Brandon Wayne Bryant (born November 18, 1985, in Missoula, Montana) is an American whistleblower. From 2006 to 2011 he was a camera operator (sensor operator) of unmanned drones of the United States Air Force. His job was targeted killing.

On December 10, 2012, the German magazine Der Spiegel reported about Bryant, his former work and his post traumatic stress disorder.

He gave his testimony to an expert council of the United Nations and to the German Parliamentary Committee investigating the NSA spying scandal. Jesselyn Radack is his lawyer.

In April 2015 Brandon Bryant gave his first public keynote 'Inside the Predator' on the drone-system and his experience as a drone operator at the conference 'DRONES: Eyes from a Distance', the opening event of the Disruption Network Lab in Berlin, Germany.

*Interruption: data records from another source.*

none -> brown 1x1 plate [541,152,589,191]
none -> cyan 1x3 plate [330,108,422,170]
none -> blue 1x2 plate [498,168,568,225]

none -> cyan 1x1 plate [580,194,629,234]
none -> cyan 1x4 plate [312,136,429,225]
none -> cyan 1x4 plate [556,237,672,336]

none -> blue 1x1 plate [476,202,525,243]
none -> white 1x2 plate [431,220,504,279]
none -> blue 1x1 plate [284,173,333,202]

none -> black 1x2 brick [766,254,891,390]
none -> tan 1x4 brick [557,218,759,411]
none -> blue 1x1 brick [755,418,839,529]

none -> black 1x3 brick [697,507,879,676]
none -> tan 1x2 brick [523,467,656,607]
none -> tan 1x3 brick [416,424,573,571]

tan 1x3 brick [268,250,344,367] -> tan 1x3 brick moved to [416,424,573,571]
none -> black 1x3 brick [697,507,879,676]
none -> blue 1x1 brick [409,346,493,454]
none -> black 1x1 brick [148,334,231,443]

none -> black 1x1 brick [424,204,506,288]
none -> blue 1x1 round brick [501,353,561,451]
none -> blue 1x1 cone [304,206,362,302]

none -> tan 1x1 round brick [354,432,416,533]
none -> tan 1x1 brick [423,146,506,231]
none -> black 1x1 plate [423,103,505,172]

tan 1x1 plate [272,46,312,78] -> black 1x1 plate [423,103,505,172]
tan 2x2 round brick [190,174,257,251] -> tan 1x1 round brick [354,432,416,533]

In 2015 the Vereinigung Deutscher Wissenschaftler and the German section of the International Association of Lawyers against Nuclear Arms awarded Bryant with the Whistleblower Award.

In November 2015 the theatrical play Ramstein Airbase: Game of Drones premiered at Staatstheater Mainz. Brandon Bryant is a central character and was played by Denis Larisch.

In May 2016 the Norwegian documentary filmer Tonje Hessen Schei produced the documentary Drone – This Is No Game!. Drone pilots Brandon Bryant and Michael Haas are shown as examples of how the CIA recruits video gamers and trains them to kill by remote control. An earlier version of the film won awards at several festivals in 2015. At the Bergen International Film Festival it won the "Best Documentary Award“ and the "Human Rights Award“. At the Cinema for Peace Foundation in Berlin it won the award as "Most Valuable Documentary of the Year“. At the San Sebastian Human Rights Film Festival the team that made the documentary won the "Amnesty International Award“.